[c-nsp] DNS rewrite & global capabilities
Quinn Mahoney
quinn at activehost.com
Wed Jul 1 03:05:24 EDT 2009
> Without a firewall proxying the tcp connection? That would depend
> on how many servers
> there are and what the firewalls can handle. The server never gets
> traffic from the spoofed addresses with the firewall, or from a
> load-balancer that multiplex's the tcp connections.
"
There isn't a firewall made which has the capacity to handle this more
efficiently than a well-configured server or server farm.
"
That's not saying a whole lot. You could always get more bandwidth and
more servers. That doesn't mean it's not helpful to have a specialized
device multiplexing the connections to the servers, and doing more
sophisticated analysis of the packets before sending them to the server.
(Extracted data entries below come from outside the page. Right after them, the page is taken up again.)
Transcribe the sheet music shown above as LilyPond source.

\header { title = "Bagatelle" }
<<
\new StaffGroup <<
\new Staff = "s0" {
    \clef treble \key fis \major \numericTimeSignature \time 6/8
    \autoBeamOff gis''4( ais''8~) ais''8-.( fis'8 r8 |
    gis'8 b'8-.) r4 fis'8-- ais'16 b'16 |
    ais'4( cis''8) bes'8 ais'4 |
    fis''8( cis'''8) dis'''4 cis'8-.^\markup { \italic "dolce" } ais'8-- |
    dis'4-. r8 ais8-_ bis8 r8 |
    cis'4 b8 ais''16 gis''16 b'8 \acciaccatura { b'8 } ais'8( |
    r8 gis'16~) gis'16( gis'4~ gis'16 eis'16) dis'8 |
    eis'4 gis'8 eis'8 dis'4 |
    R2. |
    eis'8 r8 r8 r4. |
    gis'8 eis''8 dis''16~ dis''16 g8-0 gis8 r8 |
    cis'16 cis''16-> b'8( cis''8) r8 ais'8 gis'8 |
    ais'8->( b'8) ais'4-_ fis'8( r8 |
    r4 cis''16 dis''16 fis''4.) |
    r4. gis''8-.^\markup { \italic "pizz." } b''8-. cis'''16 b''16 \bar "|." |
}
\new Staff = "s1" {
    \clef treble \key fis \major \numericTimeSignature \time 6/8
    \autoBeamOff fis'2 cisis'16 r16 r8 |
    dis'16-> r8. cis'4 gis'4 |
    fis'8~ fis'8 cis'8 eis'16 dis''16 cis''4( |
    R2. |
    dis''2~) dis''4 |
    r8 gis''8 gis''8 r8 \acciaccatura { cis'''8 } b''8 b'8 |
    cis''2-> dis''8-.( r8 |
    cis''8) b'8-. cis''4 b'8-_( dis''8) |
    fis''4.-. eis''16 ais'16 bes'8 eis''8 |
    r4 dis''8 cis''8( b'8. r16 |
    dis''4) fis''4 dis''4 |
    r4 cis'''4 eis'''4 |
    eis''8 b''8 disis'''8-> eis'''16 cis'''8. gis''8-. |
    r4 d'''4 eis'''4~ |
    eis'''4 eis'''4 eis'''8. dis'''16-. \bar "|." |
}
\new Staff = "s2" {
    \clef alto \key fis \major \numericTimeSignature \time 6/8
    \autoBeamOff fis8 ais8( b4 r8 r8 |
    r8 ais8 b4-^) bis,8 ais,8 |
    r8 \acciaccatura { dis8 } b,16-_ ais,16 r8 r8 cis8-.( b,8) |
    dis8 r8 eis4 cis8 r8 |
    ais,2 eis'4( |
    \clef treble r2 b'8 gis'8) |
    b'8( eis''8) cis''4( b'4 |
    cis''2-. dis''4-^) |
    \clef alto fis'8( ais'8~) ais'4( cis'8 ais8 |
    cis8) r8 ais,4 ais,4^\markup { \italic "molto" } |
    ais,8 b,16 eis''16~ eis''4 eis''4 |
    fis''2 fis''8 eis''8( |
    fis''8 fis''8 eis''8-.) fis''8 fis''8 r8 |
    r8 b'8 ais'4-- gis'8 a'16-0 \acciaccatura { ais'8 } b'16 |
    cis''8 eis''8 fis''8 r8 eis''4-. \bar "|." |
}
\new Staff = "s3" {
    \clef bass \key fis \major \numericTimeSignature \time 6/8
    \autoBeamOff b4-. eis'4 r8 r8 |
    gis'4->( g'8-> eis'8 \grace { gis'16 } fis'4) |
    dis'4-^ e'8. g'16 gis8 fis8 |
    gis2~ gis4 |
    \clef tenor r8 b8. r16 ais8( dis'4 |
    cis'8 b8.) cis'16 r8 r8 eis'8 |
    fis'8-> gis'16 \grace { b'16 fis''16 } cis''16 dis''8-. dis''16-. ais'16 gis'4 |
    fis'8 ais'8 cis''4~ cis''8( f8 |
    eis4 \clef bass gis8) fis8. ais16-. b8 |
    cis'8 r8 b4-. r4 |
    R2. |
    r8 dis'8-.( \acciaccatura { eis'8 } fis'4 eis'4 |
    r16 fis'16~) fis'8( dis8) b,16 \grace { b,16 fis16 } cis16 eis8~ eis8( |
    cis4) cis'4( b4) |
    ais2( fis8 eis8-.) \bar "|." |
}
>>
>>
> I wouldn't say much more efficiently, since more advanced load
> balancers
> and firewalls route via asic's and fpga's.
"
I certainly would, and do; they none of them run into the mpps, as
routers can and do.
"
You are claiming that certain firewalls/load-balancers can't firewall
and inspect packets at millions of packets per second. This claim is
inconsistent with current data.
> If the packet is the same as a normal request but a spoofed address,
> you're going to have some trouble even with automated systems looking
> for no syn/ack, and then hunting the source down and automatically
> blocking the true sources at the ingress of the upstreams.
"
Not with appropriate detection/classification/traceback tools. This
isn't new technology.
And blocking at the edges isn't generally accomplished automatically,
but manually, upon demand. Intelligent DDoS mitigation devices can
and do black automatically.
"
These packets are the same as legit packets, I do not believe a fully
effective automated system exists.
> While the load-balancer or advanced firewall never sent the
> connection to the server, and the
> device is designed to be able to handle allocating memory for bogus
> connections.
"
They never send the legitimate traffic, either, being overwhelmed by
the DDoS.
"
Not really saying a whole lot again. My argument was not that the
products you refer to aren't a part of an effective security solution.
-----Original Message-----
From: cisco-nsp-bounces at puck.nether.net
[mailto:cisco-nsp-bounces at puck.nether.net] On Behalf Of Roland Dobbins
Sent: Wednesday, July 01, 2009 1:24 AM
To: Cisco-nsp
Subject: Re: [c-nsp] DNS rewrite & global capabilities
On Jul 1, 2009, at 12:09 PM, Quinn Mahoney wrote:
> Without a firewall proxying the tcp connection? That would depend
> on how many servers
> there are and what the firewalls can handle. The server never gets
> traffic from the spoofed addresses with the firewall, or from a
> load-balancer that multiplex's the tcp connections.
There isn't a firewall made which has the capacity to handle this more
efficiently than a well-configured server or server farm.
> I wouldn't say much more efficiently, since more advanced load
> balancers
> and firewalls route via asic's and fpga's.
I certainly would, and do; they none of them run into the mpps, as
routers can and do.
> If the packet is the same as a normal request but a spoofed address,
> you're going to have some trouble even with automated systems looking
> for no syn/ack, and then hunting the source down and automatically
> blocking the true sources at the ingress of the upstreams.
Not with appropriate detection/classification/traceback tools. This
isn't new technology.
And blocking at the edges isn't generally accomplished automatically,
but manually, upon demand. Intelligent DDoS mitigation devices can
and do black automatically.
> That's even if such an effective system actually existed.
They do, see above.
> While the load-balancer or advanced firewall never sent the
> connection to the server, and the
> device is designed to be able to handle allocating memory for bogus
> connections.
They never send the legitimate traffic, either, being overwhelmed by
the DDoS.
-----------------------------------------------------------------------
Roland Dobbins <rdobbins at arbor.net> // <http://www.arbornetworks.com>
Unfortunately, inefficiency scales really well.